Lumizyme Found Effective in Pompe Disease Patients Previously Taking Myozyme, Trial Shows

Results of a Phase 4 clinical trial support the effectiveness of Lumizyme (4,000 liters recombinant human GAA) for 52 weeks in maintaining clinical stability in Pompe disease patients previously treated with the therapy’s 160-liter formulation, called Myozyme.

The study, “Efficacy, safety profile, and immunogenicity of alglucosidase alfa produced at the 4,000-liter scale in US children and adolescents with Pompe disease: ADVANCE, a phase IV, open-label, prospective study,” was published in the journal Genetics in Medicine.

Pompe disease is caused by a deficiency in an enzyme, called acid α-glucosidase (GAA), leading to glycogen accumulation and muscle damage.

In 2006, the U.S. Food and Drug Administration approved Myozyme (recombinant human GAA), manufactured by Sanofi Genzyme, as a treatment for Pompe disease produced at a 160 liter (L) scale.

Later in 2010, a larger 4,000-liter scale of recombinant human GAA, sold under the brand name Lumizyme (alglucosidase alfa), also received FDA approval.

Sanofi Genzyme sponsored the Phase 4 ADVANCE trial (NCT01526785) to further evaluate the safety and effectiveness of treatment with Lumizyme in Pompe disease patients.

The trial, which was stopped after the FDA approved the label expansion, enrolled 113 patients, 87 with infantile-onset Pompe disease (IOPD) and 26 with late-onset Pompe disease (LOPD).

Patients were allowed to enroll in the study if they had been previously treated with Myozyme, the 160-liter recombinant human GAA dose.

In the trial they received Lumizyme (4,000 L alglucosidase alfa) for 52 weeks, dosed the same way as the previous routine treatment with Myozyme.

The study’s primary objective, or endpoint, assessed the therapy’s efficacy by measuring the percentage of participants’ who were clinically stable or showed improvements at week 52.

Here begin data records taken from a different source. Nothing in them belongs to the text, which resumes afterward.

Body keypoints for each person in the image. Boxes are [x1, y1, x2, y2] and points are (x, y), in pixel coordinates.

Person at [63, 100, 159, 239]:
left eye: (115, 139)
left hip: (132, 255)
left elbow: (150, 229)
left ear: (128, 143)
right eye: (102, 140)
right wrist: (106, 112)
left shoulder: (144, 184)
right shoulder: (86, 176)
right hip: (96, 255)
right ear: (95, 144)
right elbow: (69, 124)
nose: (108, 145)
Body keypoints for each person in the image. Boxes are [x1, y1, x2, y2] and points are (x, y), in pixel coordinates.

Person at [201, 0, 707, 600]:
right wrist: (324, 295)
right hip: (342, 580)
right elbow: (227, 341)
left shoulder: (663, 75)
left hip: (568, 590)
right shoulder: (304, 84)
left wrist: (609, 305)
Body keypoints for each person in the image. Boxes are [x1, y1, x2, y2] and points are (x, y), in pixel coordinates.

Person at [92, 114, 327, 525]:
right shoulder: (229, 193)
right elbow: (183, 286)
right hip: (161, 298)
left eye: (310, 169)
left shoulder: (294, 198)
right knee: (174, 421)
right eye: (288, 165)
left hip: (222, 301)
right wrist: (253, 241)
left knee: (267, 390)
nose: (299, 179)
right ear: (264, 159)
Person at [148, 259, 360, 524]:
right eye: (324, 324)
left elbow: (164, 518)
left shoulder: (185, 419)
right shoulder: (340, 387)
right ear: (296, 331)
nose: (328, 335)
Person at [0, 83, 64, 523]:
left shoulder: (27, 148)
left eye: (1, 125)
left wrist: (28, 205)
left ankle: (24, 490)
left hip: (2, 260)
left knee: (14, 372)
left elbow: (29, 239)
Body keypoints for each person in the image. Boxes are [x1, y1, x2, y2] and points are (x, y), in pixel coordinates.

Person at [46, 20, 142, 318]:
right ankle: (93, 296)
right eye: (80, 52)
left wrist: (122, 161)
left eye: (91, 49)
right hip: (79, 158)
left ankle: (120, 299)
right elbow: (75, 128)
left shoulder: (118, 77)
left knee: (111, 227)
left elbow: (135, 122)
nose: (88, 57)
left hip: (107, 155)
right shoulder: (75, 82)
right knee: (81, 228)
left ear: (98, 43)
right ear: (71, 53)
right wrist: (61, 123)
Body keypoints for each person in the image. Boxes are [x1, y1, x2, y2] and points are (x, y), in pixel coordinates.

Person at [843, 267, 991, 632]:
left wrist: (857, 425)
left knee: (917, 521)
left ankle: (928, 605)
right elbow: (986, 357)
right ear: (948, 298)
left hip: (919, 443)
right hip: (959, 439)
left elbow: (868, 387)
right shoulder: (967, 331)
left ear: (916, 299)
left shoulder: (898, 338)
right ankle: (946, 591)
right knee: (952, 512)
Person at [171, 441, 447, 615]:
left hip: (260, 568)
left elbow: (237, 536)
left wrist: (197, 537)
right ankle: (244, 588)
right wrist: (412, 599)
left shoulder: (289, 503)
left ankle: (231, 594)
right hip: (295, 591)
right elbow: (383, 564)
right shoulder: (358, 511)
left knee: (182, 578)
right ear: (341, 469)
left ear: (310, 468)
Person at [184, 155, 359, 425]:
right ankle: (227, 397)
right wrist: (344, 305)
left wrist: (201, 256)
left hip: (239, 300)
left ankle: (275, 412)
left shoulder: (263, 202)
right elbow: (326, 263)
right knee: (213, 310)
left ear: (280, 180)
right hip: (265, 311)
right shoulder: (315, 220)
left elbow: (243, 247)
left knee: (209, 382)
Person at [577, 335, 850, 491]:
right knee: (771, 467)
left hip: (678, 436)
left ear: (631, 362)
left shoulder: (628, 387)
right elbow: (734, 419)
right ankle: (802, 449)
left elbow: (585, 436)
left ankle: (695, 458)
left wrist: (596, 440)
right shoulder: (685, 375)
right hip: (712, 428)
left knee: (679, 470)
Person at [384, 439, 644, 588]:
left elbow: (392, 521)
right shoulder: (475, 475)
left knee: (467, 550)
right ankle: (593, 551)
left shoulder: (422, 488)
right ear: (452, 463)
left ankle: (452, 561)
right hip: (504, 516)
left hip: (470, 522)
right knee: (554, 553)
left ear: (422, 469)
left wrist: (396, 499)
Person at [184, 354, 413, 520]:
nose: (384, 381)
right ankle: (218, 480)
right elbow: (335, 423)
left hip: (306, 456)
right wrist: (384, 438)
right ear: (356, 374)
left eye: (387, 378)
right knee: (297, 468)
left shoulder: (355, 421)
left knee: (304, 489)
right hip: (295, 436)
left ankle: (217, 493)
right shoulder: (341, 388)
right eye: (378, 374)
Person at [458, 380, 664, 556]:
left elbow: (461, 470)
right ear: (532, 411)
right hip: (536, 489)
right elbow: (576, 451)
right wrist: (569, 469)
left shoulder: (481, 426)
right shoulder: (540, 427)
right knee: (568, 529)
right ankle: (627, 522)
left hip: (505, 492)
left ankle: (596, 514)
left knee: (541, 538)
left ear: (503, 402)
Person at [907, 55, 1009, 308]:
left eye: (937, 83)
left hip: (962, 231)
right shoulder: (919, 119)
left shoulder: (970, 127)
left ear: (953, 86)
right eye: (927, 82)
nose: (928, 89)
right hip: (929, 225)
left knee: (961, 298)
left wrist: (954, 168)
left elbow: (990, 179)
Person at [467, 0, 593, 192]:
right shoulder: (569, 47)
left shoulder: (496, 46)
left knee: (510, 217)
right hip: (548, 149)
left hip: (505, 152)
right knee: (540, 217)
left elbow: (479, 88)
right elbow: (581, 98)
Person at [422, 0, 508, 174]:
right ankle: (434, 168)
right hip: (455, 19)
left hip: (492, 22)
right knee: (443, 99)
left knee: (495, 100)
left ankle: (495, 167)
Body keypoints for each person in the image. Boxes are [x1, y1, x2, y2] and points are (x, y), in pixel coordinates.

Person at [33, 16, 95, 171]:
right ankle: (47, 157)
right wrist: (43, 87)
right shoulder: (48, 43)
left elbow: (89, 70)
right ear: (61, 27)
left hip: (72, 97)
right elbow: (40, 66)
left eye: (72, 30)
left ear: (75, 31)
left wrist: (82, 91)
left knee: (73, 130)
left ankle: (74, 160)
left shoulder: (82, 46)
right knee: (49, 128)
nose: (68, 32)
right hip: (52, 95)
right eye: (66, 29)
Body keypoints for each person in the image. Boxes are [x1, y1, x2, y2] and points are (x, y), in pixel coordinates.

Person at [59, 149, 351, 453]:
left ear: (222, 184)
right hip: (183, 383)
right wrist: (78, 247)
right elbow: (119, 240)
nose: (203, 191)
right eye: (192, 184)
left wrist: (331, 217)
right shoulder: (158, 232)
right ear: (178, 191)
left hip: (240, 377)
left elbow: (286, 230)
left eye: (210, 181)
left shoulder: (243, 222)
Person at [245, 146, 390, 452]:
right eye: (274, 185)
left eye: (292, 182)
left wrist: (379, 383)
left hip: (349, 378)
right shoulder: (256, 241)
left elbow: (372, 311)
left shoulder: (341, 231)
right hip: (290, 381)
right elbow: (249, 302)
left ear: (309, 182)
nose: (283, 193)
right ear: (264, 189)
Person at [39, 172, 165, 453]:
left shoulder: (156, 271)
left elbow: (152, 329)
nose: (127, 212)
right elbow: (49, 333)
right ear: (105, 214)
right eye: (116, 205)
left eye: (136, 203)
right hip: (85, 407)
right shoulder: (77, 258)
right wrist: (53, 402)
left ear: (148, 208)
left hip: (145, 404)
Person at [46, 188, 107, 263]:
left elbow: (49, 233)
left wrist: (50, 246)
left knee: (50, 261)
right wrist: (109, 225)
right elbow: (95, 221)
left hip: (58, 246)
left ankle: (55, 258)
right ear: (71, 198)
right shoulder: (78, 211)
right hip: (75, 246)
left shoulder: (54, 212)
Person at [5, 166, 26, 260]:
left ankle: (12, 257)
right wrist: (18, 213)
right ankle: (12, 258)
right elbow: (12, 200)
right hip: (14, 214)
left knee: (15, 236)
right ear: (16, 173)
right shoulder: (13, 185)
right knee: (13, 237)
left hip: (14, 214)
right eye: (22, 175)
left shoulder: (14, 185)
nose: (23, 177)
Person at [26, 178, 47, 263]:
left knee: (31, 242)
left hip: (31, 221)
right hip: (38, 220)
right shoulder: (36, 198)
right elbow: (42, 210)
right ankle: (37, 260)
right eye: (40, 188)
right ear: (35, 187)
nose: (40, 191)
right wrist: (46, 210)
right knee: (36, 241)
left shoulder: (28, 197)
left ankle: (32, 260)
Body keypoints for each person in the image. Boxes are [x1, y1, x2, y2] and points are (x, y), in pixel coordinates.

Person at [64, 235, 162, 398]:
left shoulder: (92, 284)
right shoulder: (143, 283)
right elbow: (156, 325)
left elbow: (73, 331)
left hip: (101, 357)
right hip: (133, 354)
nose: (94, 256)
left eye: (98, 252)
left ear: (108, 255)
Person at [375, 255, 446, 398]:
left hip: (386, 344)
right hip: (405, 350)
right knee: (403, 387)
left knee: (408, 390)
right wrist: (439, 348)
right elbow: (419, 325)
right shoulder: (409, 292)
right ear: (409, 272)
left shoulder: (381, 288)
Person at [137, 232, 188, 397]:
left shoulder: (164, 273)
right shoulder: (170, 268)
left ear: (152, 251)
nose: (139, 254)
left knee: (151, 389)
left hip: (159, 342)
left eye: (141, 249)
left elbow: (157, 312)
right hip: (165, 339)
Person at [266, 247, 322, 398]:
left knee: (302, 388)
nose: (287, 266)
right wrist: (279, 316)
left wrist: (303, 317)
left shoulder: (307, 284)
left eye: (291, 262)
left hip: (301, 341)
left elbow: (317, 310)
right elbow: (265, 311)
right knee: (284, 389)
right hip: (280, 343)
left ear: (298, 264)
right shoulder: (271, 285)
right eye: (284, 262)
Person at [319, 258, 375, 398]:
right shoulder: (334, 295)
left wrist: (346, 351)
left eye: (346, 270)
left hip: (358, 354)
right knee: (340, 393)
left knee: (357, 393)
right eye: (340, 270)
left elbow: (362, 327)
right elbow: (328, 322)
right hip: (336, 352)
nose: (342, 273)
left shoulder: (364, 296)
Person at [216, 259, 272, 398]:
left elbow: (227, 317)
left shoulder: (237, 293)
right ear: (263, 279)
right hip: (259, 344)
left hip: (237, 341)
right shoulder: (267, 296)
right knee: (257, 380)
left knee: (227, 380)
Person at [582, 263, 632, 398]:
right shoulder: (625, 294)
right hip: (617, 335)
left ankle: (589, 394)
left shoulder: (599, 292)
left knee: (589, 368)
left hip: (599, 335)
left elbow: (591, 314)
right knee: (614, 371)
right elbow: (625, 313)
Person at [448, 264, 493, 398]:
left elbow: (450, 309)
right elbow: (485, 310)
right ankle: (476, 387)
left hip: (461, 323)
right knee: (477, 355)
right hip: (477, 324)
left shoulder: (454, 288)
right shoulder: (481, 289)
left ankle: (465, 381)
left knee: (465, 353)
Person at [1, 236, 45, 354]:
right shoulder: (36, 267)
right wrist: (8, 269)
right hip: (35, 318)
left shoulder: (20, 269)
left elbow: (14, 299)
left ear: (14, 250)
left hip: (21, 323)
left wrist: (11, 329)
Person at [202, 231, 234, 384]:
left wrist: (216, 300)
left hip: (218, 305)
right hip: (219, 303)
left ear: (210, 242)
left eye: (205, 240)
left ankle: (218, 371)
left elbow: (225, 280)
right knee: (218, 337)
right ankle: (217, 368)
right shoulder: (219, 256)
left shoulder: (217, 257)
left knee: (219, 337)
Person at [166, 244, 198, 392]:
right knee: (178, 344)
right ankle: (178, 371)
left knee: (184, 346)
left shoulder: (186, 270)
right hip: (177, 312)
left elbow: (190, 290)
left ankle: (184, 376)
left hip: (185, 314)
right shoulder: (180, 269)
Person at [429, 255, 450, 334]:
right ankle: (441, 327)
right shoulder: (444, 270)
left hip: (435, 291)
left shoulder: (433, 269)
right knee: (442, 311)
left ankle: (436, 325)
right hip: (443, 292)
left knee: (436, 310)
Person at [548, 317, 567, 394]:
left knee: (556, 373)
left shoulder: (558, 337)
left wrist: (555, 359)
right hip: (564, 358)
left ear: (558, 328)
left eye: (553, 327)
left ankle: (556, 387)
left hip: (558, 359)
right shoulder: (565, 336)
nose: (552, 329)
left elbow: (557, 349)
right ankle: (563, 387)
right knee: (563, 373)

The efficacy of Lumizyme also meant there were no deaths, patients didn’t require assisted ventilation, and they showed no signs of worsening cardiac, respiratory, or motor muscle function.

Secondary endpoints included overall and invasive ventilator-free survival, changes from baseline (start of study) in cardiac, motor, and respiratory muscle functioning, and safety profile.

Of the 113 who started, 104 patients completed the 52 weeks of treatment.

Results showed that 83.7% of the patients (87 out of 104) who transitioned from Myozyme to Lumizyme remained clinically stable or improved after the 52-week trial.

Decline of gross motor function, determined using the GMFM-88 test, was the most common reason for the remaining 16.3% of patients who  failed to reach the trial’s primary goal.

Also, overall survival was 98.1% (97.6% for IOPD and 100% for LOPD) and overall invasive ventilator-free survival was 92.4% (93.4% IOPD, 88.7% for LOPD) at week 52.

During the trial, 35 patients had infusion-associated reactions, including infections and gastrointestinal disorders, among others. Eight IOPD patients died of causes unrelated to the therapy.

“ADVANCE efficacy results showed that treatment with 4,000 L rhGAA for 52 weeks maintained clinical stability in most patients with Pompe disease who transitioned from 160 L rhGAA,” the study concluded.

Patients with Pompe disease, a rare muscle disorder, are born with a gene mutation that doesn’t produce enough of the enzyme acid alpha-glucosidase (GAA), which is needed to break down glycogen (sugar stores).

An accumulation of glycogen in muscle cells can lead to heart and respiratory problems, heart failure, and possibly death.